The stories need to serve the game.
Back in the day, outside of the arcade scene, adventure games were huge at one point, with Sierra dominating with their King's Quest series, Hero's Quest, Police Quest, Leisure Suit Larry, Space Quest, Laura Bow, Manhunter, Gabriel Knight, etc. Lucasarts had their own with Monkey Island, Zak Macracken, Day of the Tentacle, etc. And Infocom with their Zork Series and every other parser driven game they created.
Back when visuals were crappy, designers needed to make games with great stories to engage the mind, which could arguably provide the best graphics out there. As technology improved, the shift moved away from stories and more about visuals.
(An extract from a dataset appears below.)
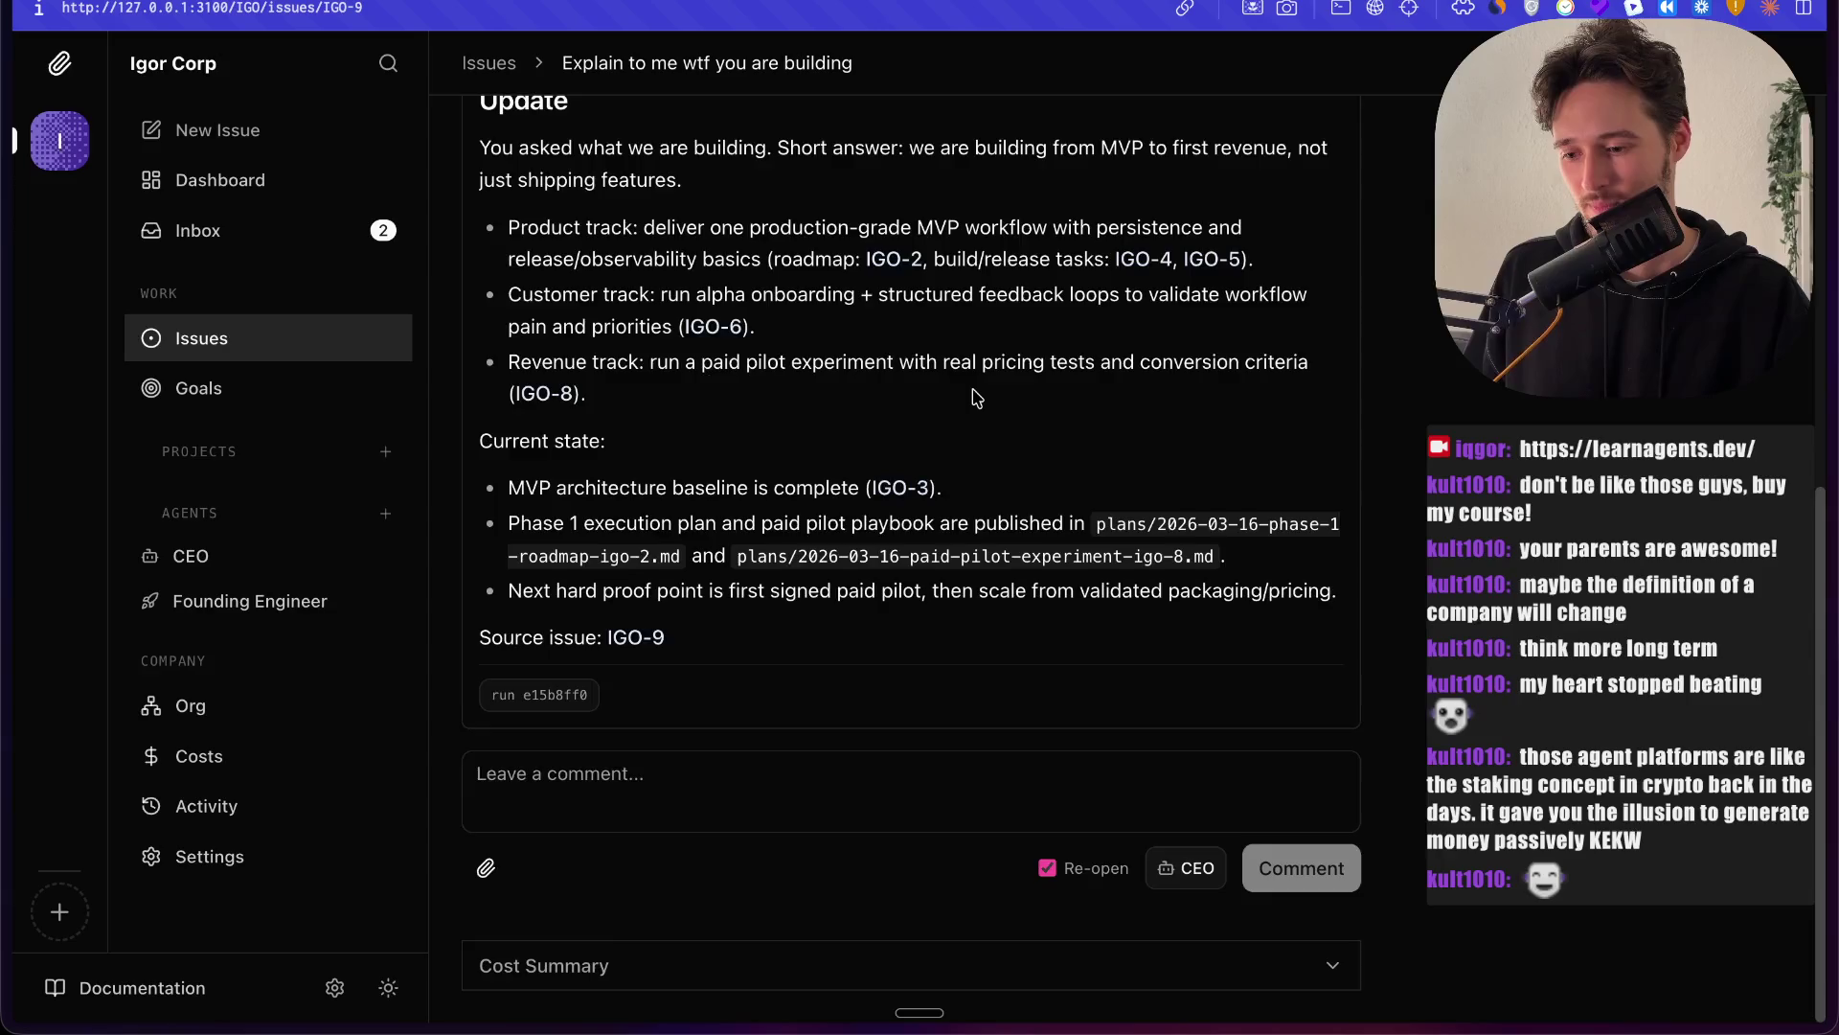
Step: Review issue IGO-9's Activity history, then go back to the CEO run e15b8ff0 details
{"action": "scroll", "coordinate": [976, 396], "scroll_direction": "up", "scroll_amount": 2}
Will Wright said it best, "Back then, it was about 20% visuals and 80% mind, nowadays, it's 80% visuals and 20% mind." (paraphrase)
Arcade games necessarily had lackluster storylines, simply because of the niche they operated in. Rarely do people have time for a narrative in the span of a few minutes, which is what the average player does at an arcade.
The evolution of technology and gamespace affects how much narrative is focused on these days. We've gone from text-based games to graphically intensive games to online games. MMORPGs have questionable narrative content, but that's because it's hard to tell a story to thousands of people simultaneously in a medium where you don't control every aspect of the storytelling, a la movies. Instead, events are created and story is communicated in that fashion.
I agree that gameplay is still paramount, and that some designers would do well to remember that. Stories serve the game. If the game succeeds with a storyline like, "The president has been kidnapped," then so much the better. But it's definitely a measure of what type of game that determines the importance of story in it.